Sheffield United faced Liverpool as equals, rather than supplicated inferiors, which Norwich and Aston Villa have done this season too. Welcome these assertive promoted teams…
Chris Wilder apologised as he walked into the Bramall Lane press room on Saturday, a little later than anticipated. He had been hanging around, waiting for Jurgen Klopp to complete his media duties so that he could present him with a bottle of champagne, to mark the the Liverpool manager being named FIFA coach of the year.
It was vaguely surprising, if only because deference to a theoretically superior manager and club didn’t fit with how the rest of the afternoon had panned out. Sheffield United lost, but only just, courtesy of Dean Henderson allowing Gini Wijnaldum’s moderately struck volley to squirt through his arms.

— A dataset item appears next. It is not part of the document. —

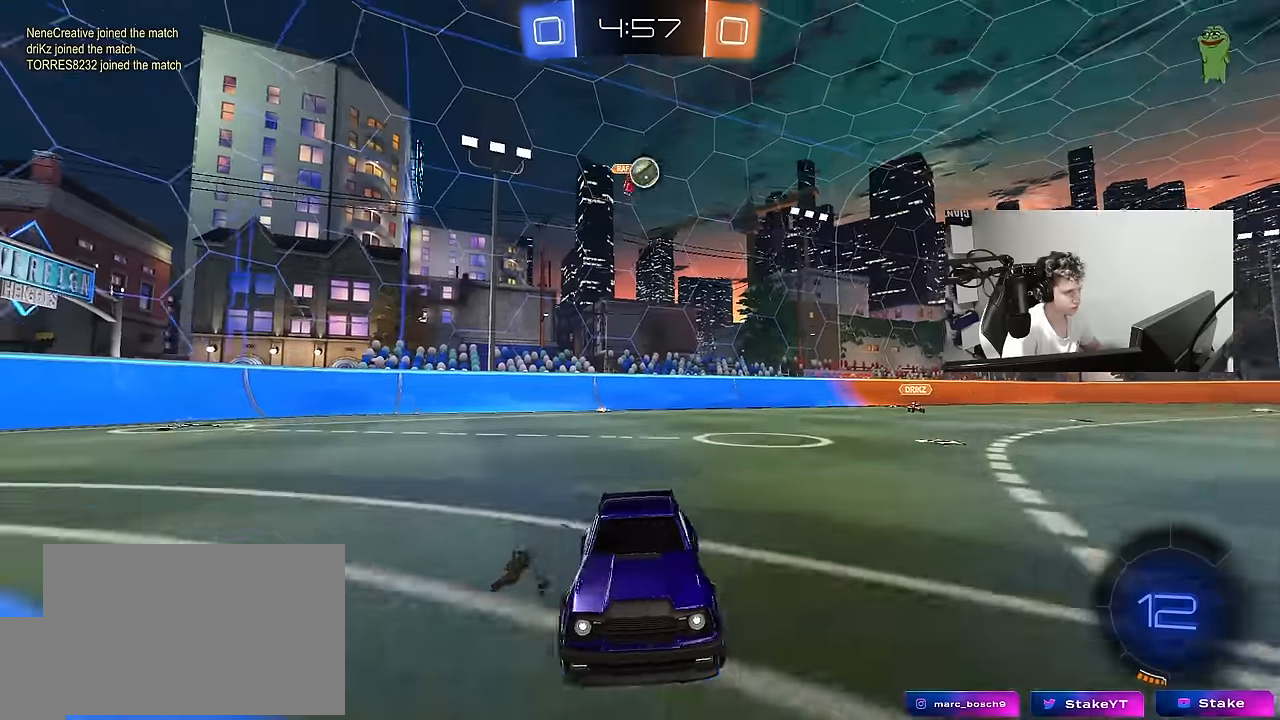
{"keys": ["a", "shift", "w"], "mouse": ["left", "right"], "mouse_move": "still", "events": [[133, "d", "down"], [283, "d", "up"], [367, "mouse_left", "down"], [417, "a", "down"], [417, "mouse_right", "down"], [417, "shift", "down"]]}
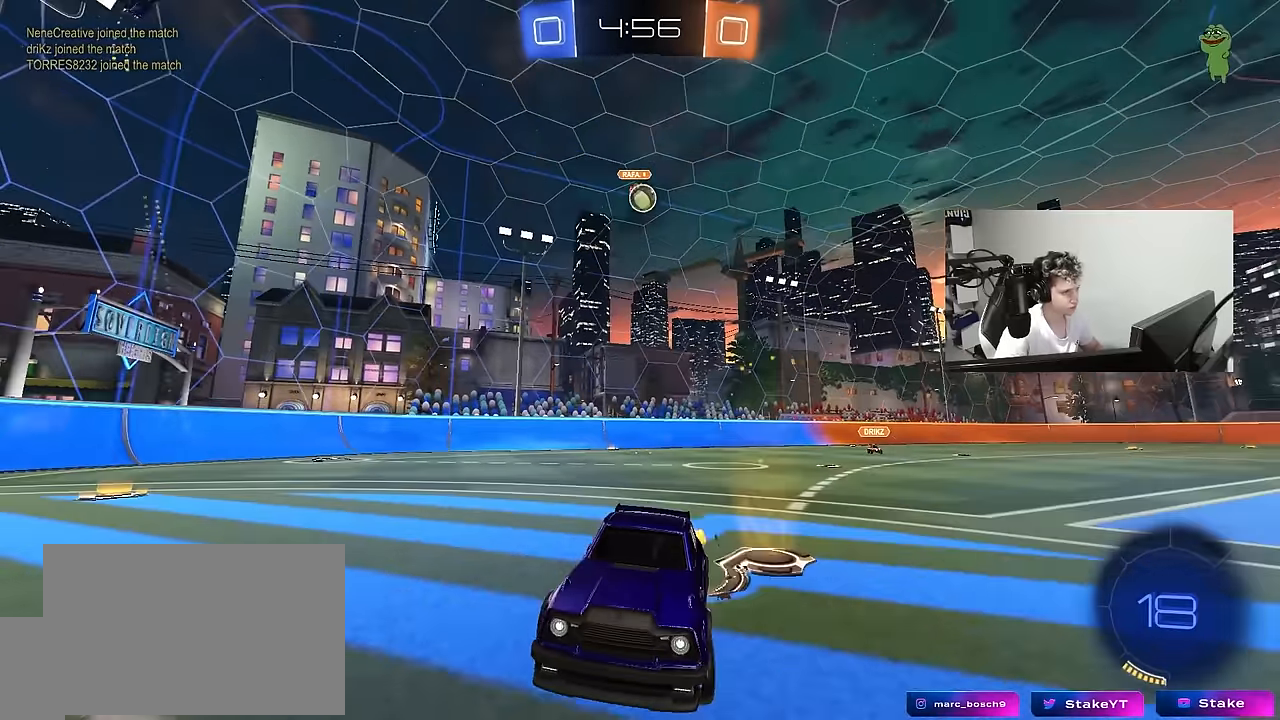
{"keys": ["a", "shift", "space"], "mouse": [], "mouse_move": "still", "events": [[17, "mouse_right", "up"], [67, "mouse_right", "down"], [67, "w", "up"], [100, "s", "down"], [200, "mouse_right", "up"], [350, "space", "down"], [433, "s", "up"], [483, "mouse_left", "up"]]}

For the other 89 minutes, there was little difference between the newly-promoted team and the European champions. That was partly because Liverpool had an off-day, but also because Sheffield United approached the game as if they were equals, not just a collection of upstarts and tourists happy to be there.
That was clear from how they played, but was also emphasised by Wilder’s comments after handing over the bottle of fizzy stuff. Far from being pleased that they pushed the team at the top of the Premier League virtually to their limits, Wilder was cross that they hadn’t won.
“I am not bothered about pride, I am bothered about the result,” he said. “Liverpool had an off day and I think we missed an opportunity. In pressurised situations we need to remain composed.
“I’m not going to rub the players heads: if we want to stay in this division we’ve got to pick up points. When it comes to big moments they have to produce, which is how you go from being a Championship player to a Premier League player. We didn’t, and that’s the reason we’re walking away with nothing.”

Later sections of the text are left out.